The next figure shows that if we truncated the children of the sum node to a disjoint support, we get the correct mode.

model = ProbabilisticCircuit()
s1 = SumUnit(probabilistic_circuit = model)
s1.add_subcircuit(leaf(TruncatedGaussianDistribution(x, open_closed(-np.inf, 0.5).simple_sets[0], 0, 0.5), model), np.log(0.1))
s1.add_subcircuit(leaf(TruncatedGaussianDistribution(x, open(0.5, np.inf).simple_sets[0], 1, 2), model), np.log(0.9))

fig = go.Figure(model.plot(), model.plotly_layout())
fig.show()

Limitations#

While circuits are a great and wonderful tool to represent complex probability distributions, they have their limitations. One of the limitations comes from the sum units. Sum Units can be interpreted as latent variables.

Theorem 6 (Latent Variable Interpretation)

A sum unit $n$ can be interpreted as a latent symbolic variable. The domain of the variable are the children of the sum unit. The probabilities of the sum unit are given by

\[ p(c) = \theta_{c, n}. \]

Since sum units are convex, i. e. $\sum_{c \in ch(n)} \theta_{n,c} = 1$ and $\forall c \in ch(n), \theta_{n,c} \geq 0$, the sum unit can be interpreted as a latent variable. When performing inference, the latent variables are marginalized.

In Theorem 6, we see that the sum unit can be interpreted as a discrete latent variable. Whenever we would use a sum unit with a continuous latent variable, or a discrete latent variable with infinite components, inference would require marginalizing the latent variable which results in intractable integrals.

The second limitation comes from decomposability. A typical approach to modern computational graphs is heavy use of linear algebra. This is not possible with decomposable product units. Consider a linear transformation

\[\begin{split} f(x, y) = \begin{pmatrix} 1 & 2 \\ 3 & 4 \end{pmatrix} \begin{pmatrix} x \\ y \end{pmatrix}. \end{split}\]

The probability distributions would then be expressed over the transformed variables and require us to use a change of variables here.

\[\begin{align*} x_{new} &= x + 2y &y_{new} &= 3x + 4y\\ x &= x_{new} - 2y &y &= -\frac{3}{2}x_{new} + 2y_{new}. \end{align*}\]

When one would perform inference on these, one is still interested in the original variables $x$ and $y$. Performing an integral over the transformed variables would require the use of the Jacobian of the transformation and integrate over it, which is intractable for all interesting transformations.

This behaviour of the probability and the change of variables is the last theorem we will discuss (which I didn’t tell you yet since it is rather complicated).

Theorem 7 (Change of Variables)

Let $X = (X_1, \dots, X_d)$ have a joint density $p_x$. Let $g: \mathbb{R}^d \rightarrow \mathbb{R}^d$ be continuously differentiable and injective, with non vanishing Jacobian $J_g$. Then $Y = g(X)$ has density

\[\begin{align*} p_Y(y) = \begin{cases} p_x(g^{-1}(y) \cdot |J_{g^{-1}}(y)|) & \text{if y is in the range of g} \\ 0 & \text{otherwise} \end{cases} \end{align*}\]

[Hen20]

Normalizing Flows#

Normalizing flows are a way to overcome the limitations of probabilistic circuits at the price of tractable inference.
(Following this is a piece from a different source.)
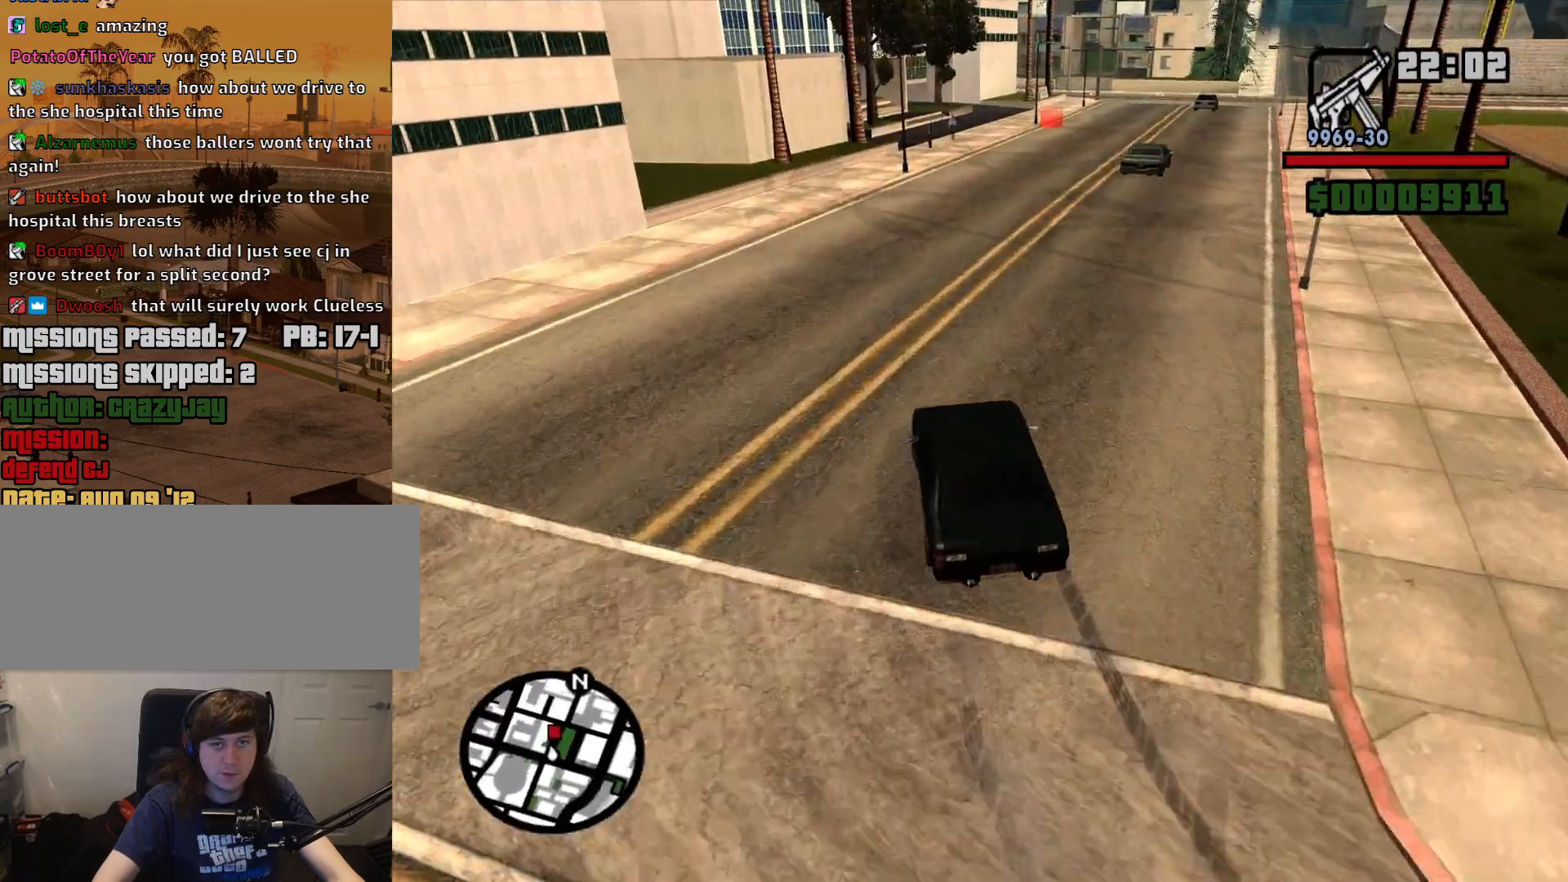
{"keys": [], "mouse": [], "events": [[17, "d", "down"], [300, "d", "up"], [350, "w", "up"]]}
Informally, a normalizing flow consists of an easy, usually fully factorized gaussian latent distribution, and a series of invertible and differentiable transformations that transform the latent distribution into the target distribution.

One can imagine this like a portal from the real world to a different world where things are easier to calculate. However, the portal is not free and requires the calculation of the Jacobian of the transformation.

Hence, integration is not possible in the real world, and the integral approximation Monte Carlo Estimate is used to evaluate the integral.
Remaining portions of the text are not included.